Louisiana’s Gulf Coast has experienced significant land loss as a result of urban flood prevention measures. These measures often include channelizing rivers — thereby disconnecting them from their floodplains — and diverting fresh water away from urban areas and toward less-developed coastal areas. These redirections change sediment supply to deltas, altering their susceptibly to flooding but changing the amount of nutrients, like phosphorus, flowing to coastal ecosystems.

Phosphorus is an important nutrient for all ecosystems. Sometimes too much can limit plant growth or microbial activity or cause “nutrient pollution” — think algae blooms that can produce toxins that are harmful to humans and animals.

“How bioavailable phosphorous is to plants and microorganisms depends a lot on how it’s interacting with minerals in the soil,” Herndon said, “so my study is looking at the interactions between phosphorus and soil minerals. Some of the factors that can affect whether phosphorus is bound to minerals include how much oxygen is available in the soil or the salinity of the water in the soil.”

Her studies will compare those interactions in two different coastal delta ecosystems — one that is growing and one that is shrinking.

“The growing delta is increasing in elevation relative to sea level, because it’s receiving fresh water that also contains a lot of sediment,” Herndon said. “But the rivers have been diverted away from the shrinking delta, so it’s no longer receiving sediment, and it’s starting to sink below sea level.
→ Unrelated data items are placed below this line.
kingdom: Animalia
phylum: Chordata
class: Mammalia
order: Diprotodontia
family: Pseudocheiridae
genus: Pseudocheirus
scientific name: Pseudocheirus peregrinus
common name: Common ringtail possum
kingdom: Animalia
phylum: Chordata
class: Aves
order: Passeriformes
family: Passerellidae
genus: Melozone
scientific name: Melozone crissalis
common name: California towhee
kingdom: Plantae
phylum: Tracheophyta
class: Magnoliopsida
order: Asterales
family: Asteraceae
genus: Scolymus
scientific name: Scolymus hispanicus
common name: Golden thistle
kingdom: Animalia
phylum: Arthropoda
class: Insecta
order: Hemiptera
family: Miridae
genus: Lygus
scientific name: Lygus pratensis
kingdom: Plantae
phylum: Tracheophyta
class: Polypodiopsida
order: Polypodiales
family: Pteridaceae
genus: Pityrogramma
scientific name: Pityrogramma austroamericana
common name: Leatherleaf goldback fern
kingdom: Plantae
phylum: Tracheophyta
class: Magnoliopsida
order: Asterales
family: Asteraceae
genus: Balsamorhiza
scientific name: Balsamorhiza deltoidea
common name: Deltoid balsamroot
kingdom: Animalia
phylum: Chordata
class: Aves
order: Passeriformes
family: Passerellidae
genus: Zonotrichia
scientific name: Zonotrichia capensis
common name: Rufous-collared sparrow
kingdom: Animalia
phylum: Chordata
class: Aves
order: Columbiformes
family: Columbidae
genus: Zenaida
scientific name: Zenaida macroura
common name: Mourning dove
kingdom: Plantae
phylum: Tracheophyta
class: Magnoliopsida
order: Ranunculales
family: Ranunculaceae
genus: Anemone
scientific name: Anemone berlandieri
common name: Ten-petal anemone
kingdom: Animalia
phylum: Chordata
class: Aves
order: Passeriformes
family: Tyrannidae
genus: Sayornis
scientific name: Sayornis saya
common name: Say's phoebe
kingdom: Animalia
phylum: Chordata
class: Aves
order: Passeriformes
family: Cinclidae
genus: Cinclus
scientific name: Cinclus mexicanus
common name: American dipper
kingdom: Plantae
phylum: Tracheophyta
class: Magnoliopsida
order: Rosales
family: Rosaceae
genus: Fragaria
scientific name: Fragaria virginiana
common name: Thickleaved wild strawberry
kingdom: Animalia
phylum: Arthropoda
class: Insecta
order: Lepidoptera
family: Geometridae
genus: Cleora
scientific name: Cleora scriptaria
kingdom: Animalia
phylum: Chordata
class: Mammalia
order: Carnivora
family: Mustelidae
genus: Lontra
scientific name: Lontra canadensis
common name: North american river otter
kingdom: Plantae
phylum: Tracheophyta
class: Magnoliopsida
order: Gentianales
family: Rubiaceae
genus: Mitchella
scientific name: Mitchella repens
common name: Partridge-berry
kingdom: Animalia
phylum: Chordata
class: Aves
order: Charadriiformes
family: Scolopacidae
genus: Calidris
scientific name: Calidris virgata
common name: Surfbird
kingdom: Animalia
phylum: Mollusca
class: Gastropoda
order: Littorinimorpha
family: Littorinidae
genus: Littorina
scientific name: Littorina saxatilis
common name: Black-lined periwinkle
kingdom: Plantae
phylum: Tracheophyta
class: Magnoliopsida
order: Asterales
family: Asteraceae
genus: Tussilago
This means that the delta is getting flooded with seawater. When that happens, it increases the salinity and decreases the oxygen that’s available. This disrupts the interactions between nutrients and soil minerals.”

Herndon’s research will examine how being flooded with seawater affects interactions among phosphorus, iron and manganese in coastal river deltas to improve predictions of the future carbon storage and ecological health of these areas.